*** Data for this exercise

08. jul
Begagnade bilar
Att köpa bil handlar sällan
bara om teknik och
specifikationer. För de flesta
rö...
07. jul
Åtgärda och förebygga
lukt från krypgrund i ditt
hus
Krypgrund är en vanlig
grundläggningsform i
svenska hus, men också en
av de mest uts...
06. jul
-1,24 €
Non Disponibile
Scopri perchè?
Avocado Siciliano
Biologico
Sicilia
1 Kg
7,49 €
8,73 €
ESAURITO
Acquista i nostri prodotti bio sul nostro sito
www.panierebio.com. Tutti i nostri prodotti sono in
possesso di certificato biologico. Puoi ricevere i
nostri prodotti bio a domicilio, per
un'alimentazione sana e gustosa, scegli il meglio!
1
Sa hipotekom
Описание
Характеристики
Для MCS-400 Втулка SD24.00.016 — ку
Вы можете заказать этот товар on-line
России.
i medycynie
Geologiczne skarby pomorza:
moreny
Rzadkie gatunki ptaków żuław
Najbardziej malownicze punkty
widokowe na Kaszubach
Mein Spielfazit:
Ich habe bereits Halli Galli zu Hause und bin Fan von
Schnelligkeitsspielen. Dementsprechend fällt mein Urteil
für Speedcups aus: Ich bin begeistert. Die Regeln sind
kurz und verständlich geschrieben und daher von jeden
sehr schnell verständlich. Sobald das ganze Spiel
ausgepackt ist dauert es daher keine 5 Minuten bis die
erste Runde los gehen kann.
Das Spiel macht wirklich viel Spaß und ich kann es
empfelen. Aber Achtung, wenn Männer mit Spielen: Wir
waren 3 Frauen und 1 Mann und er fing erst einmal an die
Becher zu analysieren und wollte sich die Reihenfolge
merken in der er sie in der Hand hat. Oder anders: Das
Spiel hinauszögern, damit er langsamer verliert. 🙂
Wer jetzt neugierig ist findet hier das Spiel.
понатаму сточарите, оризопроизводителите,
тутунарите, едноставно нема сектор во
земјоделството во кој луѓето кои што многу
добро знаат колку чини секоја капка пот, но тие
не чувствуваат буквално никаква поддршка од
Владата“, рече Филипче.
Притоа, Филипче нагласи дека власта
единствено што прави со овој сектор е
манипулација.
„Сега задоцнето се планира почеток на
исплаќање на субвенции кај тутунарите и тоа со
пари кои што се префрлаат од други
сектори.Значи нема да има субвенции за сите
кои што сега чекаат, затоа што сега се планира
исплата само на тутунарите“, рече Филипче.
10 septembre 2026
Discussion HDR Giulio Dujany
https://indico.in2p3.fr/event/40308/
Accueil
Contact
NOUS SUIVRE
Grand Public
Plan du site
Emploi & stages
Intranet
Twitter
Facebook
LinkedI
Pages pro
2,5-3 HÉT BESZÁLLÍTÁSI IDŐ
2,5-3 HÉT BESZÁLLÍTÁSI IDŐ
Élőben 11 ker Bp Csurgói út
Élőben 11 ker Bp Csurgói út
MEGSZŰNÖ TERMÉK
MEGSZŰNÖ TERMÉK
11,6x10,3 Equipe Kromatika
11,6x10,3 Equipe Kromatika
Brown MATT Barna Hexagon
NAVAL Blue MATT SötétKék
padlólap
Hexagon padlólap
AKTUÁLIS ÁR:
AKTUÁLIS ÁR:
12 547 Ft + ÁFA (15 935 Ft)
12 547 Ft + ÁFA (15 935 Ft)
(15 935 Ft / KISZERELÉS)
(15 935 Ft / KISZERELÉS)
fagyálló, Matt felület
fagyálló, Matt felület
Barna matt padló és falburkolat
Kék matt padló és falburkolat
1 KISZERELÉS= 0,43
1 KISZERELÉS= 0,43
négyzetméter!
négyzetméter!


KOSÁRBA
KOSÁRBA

******

Each line of the records that holds the word "verständlich" should be copied out.

◆ Result of this task ◆
kurz und verständlich geschrieben und daher von jeden
sehr schnell verständlich. Sobald das ganze Spiel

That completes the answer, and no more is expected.